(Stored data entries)
★ ★ ★
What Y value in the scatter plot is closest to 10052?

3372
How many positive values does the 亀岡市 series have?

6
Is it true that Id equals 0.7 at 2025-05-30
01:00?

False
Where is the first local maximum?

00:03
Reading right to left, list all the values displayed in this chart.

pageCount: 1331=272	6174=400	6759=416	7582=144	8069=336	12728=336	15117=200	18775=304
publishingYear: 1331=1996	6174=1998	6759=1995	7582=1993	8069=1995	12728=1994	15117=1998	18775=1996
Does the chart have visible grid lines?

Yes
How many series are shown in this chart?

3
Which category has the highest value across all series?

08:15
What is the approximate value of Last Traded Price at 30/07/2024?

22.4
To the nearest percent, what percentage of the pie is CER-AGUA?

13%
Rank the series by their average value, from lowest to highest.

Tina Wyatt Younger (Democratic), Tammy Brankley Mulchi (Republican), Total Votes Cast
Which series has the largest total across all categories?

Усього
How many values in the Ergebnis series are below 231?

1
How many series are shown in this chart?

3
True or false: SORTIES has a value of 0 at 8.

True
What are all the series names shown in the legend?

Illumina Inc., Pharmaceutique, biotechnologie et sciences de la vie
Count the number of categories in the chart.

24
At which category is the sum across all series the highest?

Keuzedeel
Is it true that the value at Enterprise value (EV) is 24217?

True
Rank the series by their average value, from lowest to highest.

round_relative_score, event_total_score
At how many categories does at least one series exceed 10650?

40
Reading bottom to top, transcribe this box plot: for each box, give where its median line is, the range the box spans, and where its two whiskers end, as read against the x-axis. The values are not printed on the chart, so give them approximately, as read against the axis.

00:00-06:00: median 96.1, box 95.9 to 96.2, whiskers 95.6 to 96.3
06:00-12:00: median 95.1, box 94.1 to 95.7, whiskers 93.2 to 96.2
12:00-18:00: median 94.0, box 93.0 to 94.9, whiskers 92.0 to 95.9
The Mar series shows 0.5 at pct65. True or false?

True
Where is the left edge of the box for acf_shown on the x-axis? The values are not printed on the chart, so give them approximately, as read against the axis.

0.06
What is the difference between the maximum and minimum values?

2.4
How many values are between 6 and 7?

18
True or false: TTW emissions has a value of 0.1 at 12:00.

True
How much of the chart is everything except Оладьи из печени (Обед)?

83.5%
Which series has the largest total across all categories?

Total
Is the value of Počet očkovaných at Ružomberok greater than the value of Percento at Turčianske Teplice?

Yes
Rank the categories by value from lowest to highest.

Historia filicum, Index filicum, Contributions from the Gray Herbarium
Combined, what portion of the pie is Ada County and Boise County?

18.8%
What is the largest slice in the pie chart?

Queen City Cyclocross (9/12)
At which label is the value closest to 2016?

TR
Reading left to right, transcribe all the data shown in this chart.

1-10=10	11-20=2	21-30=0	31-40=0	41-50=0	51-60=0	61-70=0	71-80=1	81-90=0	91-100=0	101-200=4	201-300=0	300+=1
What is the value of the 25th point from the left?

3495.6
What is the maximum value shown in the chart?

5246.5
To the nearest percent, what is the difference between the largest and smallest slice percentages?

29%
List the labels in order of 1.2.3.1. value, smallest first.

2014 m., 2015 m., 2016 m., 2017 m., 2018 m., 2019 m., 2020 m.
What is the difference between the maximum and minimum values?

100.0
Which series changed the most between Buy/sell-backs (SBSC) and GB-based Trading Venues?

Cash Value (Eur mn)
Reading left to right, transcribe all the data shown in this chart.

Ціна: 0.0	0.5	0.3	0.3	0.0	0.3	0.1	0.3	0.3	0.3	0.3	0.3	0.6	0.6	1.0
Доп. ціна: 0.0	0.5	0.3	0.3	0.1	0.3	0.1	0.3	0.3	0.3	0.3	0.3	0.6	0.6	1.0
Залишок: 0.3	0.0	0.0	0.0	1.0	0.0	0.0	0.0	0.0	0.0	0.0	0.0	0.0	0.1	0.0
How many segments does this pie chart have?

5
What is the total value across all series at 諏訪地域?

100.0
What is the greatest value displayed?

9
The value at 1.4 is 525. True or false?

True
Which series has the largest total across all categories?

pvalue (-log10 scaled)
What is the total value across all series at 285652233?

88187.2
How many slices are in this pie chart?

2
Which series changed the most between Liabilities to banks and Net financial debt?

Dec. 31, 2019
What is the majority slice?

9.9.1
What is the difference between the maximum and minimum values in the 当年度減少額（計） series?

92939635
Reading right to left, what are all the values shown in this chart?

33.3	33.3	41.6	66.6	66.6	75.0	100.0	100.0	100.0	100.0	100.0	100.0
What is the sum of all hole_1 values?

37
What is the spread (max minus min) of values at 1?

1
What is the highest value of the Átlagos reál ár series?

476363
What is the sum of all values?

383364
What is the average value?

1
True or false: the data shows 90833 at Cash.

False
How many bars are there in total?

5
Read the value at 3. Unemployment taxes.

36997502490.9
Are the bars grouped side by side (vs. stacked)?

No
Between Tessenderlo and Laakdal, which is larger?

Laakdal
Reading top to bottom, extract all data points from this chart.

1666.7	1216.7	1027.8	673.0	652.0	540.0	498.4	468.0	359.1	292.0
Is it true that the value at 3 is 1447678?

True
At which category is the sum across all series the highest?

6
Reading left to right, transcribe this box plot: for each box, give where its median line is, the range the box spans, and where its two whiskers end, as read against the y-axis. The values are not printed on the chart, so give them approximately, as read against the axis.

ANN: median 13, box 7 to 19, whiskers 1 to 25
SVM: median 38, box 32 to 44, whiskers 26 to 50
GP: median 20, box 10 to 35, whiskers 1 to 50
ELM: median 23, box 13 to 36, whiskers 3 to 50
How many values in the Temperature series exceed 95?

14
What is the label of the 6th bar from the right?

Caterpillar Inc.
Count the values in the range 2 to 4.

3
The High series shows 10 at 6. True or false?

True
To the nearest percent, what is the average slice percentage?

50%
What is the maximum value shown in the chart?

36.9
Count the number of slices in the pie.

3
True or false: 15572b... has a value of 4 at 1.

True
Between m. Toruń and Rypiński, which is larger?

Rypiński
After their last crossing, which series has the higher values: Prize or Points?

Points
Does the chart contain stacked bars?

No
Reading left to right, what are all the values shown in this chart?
★ ★ ★
Arrange the items above as a numbered list, omitting blank lines, beginning with the line containing "round_relative_score, event_total_score" and continuing through the line containing "How many values are between 6 and 7?".

# SOLUTION FOR THIS PROBLEM
1. round_relative_score, event_total_score
2. At how many categories does at least one series exceed 10650?
3. 40
4. Reading bottom to top, transcribe this box plot: for each box, give where its median line is, the range the box spans, and where its two whiskers end, as read against the x-axis. The values are not printed on the chart, so give them approximately, as read against the axis.
5. 00:00-06:00: median 96.1, box 95.9 to 96.2, whiskers 95.6 to 96.3
6. 06:00-12:00: median 95.1, box 94.1 to 95.7, whiskers 93.2 to 96.2
7. 12:00-18:00: median 94.0, box 93.0 to 94.9, whiskers 92.0 to 95.9
8. The Mar series shows 0.5 at pct65. True or false?
9. True
10. Where is the left edge of the box for acf_shown on the x-axis? The values are not printed on the chart, so give them approximately, as read against the axis.
11. 0.06
12. What is the difference between the maximum and minimum values?
13. 2.4
14. How many values are between 6 and 7?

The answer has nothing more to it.